● **WHAT THE TASK REQUIRES**
Return verbatim the lines running from the start of the records through the line that contains "### reference", both ends included, leaving the pictures out of the answer.

--*--

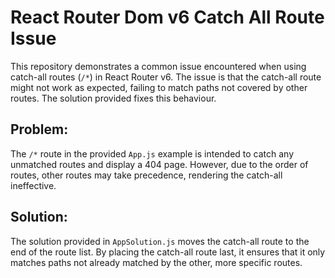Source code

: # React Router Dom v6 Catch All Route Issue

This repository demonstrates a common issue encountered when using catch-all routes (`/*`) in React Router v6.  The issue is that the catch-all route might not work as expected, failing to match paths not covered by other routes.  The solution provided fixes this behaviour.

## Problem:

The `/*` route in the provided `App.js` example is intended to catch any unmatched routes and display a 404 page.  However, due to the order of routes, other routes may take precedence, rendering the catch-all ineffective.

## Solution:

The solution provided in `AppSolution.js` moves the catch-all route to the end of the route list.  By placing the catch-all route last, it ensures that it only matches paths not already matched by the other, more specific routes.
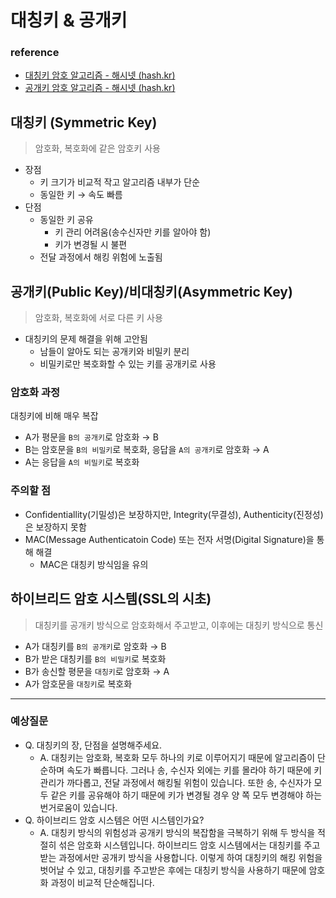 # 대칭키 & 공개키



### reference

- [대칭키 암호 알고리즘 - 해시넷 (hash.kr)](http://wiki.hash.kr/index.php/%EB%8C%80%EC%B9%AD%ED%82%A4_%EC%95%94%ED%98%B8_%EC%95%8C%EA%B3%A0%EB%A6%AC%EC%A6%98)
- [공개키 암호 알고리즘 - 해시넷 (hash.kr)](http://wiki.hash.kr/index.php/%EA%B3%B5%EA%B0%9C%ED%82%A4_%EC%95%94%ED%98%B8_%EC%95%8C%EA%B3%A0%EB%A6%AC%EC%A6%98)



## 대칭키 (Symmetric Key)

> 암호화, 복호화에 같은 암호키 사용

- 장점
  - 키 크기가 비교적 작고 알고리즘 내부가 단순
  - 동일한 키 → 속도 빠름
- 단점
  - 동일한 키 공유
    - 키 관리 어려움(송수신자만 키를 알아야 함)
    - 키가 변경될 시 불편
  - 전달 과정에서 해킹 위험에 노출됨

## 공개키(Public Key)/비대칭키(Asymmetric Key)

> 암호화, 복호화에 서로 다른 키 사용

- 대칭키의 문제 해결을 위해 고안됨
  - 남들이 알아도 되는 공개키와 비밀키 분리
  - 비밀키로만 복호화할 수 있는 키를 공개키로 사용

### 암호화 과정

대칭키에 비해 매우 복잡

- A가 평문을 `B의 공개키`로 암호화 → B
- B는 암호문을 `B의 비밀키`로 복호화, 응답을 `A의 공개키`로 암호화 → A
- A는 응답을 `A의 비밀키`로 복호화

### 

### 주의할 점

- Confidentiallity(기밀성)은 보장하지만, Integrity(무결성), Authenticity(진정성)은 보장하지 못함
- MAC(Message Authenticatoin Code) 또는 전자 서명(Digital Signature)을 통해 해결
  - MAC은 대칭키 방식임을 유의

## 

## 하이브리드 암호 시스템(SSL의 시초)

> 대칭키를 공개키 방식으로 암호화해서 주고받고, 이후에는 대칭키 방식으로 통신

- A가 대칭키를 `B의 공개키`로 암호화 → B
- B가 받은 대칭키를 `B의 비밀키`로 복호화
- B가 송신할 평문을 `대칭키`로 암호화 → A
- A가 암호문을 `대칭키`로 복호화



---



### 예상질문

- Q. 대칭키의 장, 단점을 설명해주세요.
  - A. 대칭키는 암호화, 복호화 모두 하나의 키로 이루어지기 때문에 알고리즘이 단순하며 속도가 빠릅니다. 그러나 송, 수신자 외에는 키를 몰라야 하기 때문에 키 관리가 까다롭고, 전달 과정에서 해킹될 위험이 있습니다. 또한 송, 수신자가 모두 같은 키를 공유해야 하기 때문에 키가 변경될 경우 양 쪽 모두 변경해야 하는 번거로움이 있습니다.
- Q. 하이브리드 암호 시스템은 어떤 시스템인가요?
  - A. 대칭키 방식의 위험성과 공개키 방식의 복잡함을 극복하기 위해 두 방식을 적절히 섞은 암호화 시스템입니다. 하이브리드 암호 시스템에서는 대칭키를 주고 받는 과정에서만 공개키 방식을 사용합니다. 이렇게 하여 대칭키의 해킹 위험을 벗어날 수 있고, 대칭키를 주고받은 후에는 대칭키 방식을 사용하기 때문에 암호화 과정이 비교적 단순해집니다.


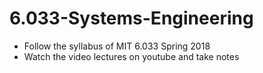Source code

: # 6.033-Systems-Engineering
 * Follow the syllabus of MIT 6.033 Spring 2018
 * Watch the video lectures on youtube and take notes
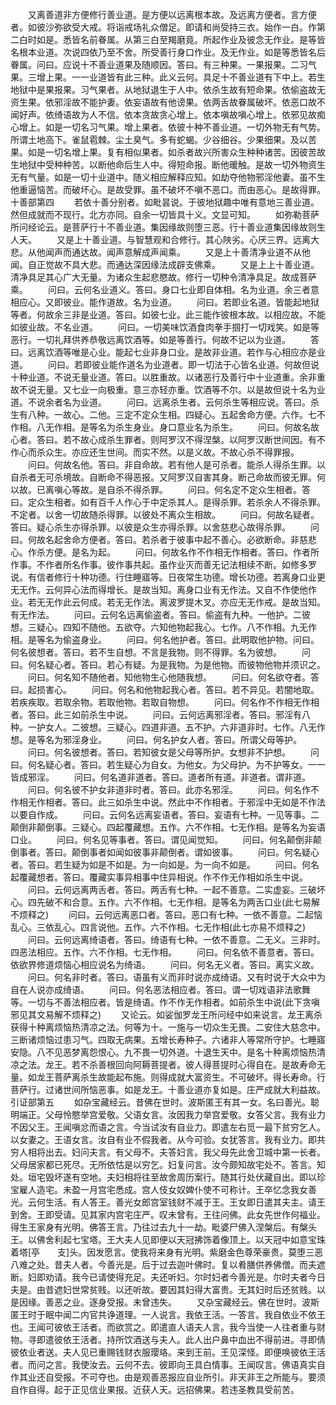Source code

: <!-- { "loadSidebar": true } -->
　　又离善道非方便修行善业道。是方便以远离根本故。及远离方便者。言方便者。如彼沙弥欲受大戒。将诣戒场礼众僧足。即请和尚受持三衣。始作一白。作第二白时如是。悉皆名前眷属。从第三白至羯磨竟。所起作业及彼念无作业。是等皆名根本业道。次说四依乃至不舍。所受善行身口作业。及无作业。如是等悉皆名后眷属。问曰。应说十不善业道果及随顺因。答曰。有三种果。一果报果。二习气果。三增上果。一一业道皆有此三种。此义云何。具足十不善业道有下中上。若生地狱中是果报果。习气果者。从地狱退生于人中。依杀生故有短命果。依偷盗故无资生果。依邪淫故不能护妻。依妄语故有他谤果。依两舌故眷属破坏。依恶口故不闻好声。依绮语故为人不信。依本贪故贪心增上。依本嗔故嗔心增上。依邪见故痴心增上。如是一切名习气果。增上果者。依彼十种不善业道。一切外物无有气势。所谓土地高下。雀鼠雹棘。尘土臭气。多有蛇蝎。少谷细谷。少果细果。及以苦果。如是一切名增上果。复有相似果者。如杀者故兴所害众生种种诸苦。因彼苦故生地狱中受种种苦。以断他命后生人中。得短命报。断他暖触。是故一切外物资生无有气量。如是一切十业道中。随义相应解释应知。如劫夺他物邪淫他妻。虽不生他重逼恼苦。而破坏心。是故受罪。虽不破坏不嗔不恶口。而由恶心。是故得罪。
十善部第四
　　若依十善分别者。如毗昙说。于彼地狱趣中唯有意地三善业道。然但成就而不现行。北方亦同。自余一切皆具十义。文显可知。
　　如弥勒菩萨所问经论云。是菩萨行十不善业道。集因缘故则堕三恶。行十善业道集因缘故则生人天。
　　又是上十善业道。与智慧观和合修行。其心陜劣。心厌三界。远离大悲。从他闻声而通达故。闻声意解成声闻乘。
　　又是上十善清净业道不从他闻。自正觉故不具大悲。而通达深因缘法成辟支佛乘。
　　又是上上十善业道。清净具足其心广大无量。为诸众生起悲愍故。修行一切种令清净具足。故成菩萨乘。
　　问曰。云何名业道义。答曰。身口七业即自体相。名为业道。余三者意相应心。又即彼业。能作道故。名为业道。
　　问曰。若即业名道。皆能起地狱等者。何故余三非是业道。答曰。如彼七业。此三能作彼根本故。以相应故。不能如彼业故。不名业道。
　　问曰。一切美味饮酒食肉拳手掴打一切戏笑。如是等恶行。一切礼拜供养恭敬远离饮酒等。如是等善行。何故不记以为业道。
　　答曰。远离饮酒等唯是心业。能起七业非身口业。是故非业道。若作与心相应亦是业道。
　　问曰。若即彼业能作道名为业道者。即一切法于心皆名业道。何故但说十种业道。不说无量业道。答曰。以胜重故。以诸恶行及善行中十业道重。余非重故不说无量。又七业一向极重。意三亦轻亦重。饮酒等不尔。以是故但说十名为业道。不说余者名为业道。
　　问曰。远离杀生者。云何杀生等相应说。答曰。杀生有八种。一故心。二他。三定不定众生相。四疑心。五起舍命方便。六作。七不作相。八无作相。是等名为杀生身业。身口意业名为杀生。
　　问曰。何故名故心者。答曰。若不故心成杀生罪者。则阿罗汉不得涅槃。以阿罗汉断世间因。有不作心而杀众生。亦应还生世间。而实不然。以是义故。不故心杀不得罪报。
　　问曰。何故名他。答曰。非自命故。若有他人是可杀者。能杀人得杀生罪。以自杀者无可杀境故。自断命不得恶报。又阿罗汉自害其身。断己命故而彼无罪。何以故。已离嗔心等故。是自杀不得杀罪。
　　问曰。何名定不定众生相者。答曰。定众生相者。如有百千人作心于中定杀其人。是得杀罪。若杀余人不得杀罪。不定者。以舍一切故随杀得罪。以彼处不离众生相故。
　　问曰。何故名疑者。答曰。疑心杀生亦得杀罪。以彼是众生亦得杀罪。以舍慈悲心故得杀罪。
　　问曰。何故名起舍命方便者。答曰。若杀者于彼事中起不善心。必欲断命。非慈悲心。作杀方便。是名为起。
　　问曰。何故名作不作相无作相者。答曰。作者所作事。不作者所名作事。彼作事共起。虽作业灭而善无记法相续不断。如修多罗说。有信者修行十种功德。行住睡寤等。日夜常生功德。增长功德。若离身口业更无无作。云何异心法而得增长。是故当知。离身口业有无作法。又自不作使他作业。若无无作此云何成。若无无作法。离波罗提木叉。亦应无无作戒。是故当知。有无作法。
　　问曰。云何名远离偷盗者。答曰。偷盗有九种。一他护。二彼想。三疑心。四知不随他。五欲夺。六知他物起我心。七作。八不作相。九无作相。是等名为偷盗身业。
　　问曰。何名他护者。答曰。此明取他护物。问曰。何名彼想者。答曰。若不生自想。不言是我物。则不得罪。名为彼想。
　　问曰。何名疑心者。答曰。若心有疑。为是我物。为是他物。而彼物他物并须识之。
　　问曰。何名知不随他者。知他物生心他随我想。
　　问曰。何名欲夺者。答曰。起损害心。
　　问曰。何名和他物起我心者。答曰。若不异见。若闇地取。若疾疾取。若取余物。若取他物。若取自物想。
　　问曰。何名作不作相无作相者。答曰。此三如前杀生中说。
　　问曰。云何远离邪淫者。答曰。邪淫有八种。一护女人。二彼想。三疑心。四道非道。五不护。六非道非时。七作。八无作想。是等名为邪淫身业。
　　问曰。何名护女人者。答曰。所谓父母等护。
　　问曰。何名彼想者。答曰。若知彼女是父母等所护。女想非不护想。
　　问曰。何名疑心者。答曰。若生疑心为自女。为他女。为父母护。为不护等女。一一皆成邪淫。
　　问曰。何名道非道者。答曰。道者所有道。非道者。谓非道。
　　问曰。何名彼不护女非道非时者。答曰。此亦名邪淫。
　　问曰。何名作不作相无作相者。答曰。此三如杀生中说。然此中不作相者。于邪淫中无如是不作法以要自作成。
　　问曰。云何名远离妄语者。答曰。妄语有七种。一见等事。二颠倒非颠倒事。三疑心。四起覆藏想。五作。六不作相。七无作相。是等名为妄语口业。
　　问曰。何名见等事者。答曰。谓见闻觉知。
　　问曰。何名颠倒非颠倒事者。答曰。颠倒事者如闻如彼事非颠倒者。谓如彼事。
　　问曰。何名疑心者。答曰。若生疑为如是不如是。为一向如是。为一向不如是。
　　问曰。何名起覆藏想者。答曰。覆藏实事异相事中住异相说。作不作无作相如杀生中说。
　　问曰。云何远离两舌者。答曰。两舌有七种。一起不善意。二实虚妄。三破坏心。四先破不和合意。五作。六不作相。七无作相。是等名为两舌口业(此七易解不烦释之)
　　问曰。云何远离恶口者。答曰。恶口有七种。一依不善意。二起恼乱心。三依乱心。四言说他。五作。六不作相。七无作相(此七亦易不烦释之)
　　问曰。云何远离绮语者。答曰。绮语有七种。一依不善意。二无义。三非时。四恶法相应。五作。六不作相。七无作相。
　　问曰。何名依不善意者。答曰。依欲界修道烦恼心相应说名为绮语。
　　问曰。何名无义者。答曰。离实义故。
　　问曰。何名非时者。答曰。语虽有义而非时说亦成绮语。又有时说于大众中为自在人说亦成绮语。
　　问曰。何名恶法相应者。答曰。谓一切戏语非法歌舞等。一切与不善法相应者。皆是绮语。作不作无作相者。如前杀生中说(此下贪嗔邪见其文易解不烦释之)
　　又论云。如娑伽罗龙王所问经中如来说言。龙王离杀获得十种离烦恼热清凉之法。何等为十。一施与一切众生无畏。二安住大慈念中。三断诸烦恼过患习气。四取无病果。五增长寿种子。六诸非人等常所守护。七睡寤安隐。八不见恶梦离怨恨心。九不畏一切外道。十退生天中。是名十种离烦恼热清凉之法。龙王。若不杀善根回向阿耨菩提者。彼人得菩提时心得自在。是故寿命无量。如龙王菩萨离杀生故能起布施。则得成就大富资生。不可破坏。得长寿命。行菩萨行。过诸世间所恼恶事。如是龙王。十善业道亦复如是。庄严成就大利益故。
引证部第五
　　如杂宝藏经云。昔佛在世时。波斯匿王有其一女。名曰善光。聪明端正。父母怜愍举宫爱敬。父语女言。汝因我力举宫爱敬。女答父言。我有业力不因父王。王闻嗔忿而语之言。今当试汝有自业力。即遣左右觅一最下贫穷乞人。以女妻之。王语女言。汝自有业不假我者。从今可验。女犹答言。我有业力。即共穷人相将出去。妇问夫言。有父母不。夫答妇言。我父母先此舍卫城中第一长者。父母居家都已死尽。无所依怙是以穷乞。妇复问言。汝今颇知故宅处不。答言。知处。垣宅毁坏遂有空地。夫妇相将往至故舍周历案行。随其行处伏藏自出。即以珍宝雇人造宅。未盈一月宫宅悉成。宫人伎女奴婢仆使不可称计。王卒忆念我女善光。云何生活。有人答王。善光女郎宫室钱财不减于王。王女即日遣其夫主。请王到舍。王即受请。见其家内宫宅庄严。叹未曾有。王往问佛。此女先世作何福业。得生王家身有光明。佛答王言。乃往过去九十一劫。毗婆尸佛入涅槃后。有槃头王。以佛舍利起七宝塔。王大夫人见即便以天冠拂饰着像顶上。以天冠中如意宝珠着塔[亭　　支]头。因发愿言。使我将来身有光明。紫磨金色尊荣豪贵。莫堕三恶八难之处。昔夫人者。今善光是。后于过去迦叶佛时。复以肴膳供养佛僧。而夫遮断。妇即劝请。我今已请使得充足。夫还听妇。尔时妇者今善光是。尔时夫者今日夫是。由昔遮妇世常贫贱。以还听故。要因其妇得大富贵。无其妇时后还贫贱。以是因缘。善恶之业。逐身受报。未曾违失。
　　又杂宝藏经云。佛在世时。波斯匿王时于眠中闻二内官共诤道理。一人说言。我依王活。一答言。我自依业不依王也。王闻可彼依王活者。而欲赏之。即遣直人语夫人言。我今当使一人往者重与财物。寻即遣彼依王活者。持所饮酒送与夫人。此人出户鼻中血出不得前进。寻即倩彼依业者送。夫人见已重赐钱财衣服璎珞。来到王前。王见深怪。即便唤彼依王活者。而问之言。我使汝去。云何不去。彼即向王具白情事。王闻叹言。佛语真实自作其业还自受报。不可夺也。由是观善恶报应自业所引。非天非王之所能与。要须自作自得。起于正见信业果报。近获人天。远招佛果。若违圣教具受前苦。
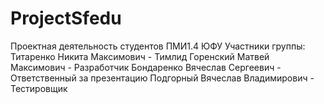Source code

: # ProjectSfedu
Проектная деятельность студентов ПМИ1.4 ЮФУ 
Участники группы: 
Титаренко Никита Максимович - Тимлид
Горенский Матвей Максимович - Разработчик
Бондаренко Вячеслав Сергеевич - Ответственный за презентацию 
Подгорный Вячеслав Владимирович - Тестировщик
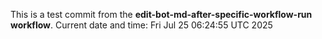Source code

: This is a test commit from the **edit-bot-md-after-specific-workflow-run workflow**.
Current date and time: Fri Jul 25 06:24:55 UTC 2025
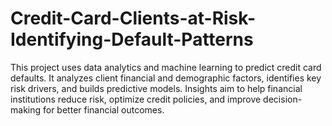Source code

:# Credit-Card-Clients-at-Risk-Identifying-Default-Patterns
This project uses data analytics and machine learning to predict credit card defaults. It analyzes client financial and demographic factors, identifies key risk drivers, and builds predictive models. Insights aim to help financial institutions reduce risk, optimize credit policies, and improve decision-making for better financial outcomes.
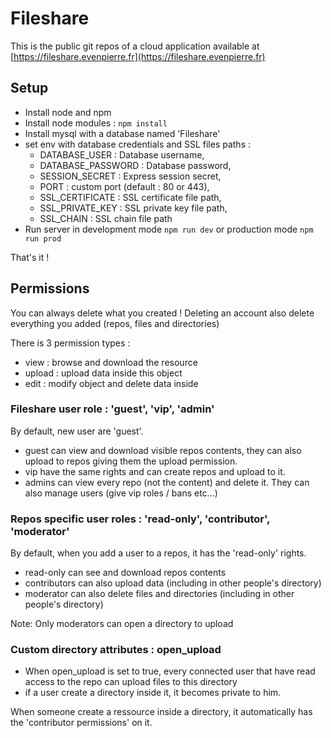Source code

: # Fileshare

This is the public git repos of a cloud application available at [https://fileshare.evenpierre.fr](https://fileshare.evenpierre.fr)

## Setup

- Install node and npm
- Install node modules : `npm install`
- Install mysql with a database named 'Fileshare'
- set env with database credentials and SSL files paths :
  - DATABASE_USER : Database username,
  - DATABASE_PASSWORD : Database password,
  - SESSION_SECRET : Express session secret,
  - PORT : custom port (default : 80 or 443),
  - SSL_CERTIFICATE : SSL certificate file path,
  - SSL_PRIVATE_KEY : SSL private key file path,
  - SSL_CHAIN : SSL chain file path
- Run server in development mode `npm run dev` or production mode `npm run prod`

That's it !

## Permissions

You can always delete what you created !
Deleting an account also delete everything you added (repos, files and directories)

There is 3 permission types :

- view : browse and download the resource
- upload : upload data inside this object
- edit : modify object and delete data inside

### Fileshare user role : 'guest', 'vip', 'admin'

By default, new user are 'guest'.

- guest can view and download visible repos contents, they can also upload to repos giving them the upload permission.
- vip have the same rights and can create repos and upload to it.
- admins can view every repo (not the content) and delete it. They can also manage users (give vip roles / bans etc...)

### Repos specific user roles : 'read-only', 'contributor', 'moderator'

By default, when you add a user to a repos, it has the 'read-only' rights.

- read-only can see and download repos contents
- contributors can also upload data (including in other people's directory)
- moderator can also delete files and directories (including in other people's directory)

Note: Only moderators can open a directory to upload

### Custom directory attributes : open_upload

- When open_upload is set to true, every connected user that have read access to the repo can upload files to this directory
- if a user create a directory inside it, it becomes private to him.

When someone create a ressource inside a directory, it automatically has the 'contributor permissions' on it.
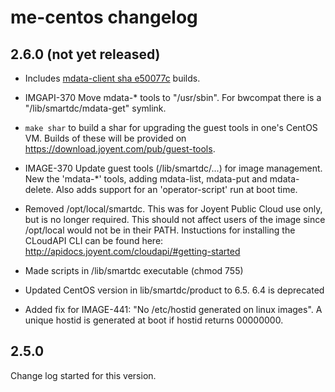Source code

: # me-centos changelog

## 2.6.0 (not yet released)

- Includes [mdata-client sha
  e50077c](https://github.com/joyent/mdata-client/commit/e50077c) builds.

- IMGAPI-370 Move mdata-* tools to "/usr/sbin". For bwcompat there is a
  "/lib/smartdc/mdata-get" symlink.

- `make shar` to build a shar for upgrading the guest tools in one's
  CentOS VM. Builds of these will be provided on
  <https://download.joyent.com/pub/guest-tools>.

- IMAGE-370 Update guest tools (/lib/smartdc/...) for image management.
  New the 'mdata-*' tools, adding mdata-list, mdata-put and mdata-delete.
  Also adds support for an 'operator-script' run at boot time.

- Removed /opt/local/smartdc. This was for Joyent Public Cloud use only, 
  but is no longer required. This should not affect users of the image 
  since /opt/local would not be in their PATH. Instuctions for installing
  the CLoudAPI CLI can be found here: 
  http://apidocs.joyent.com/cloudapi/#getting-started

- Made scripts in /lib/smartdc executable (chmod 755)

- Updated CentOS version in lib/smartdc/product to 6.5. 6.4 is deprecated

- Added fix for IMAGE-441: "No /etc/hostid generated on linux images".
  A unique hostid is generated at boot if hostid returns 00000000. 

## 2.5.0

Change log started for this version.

--*--

● **SOLUTION BELOW**
Source code

: # React Router Dom v6 Catch All Route Issue

This repository demonstrates a common issue encountered when using catch-all routes (`/*`) in React Router v6.  The issue is that the catch-all route might not work as expected, failing to match paths not covered by other routes.  The solution provided fixes this behaviour.

## Problem:

The `/*` route in the provided `App.js` example is intended to catch any unmatched routes and display a 404 page.  However, due to the order of routes, other routes may take precedence, rendering the catch-all ineffective.

## Solution:

The solution provided in `AppSolution.js` moves the catch-all route to the end of the route list.  By placing the catch-all route last, it ensures that it only matches paths not already matched by the other, more specific routes.
 # 대칭키 & 공개키



### reference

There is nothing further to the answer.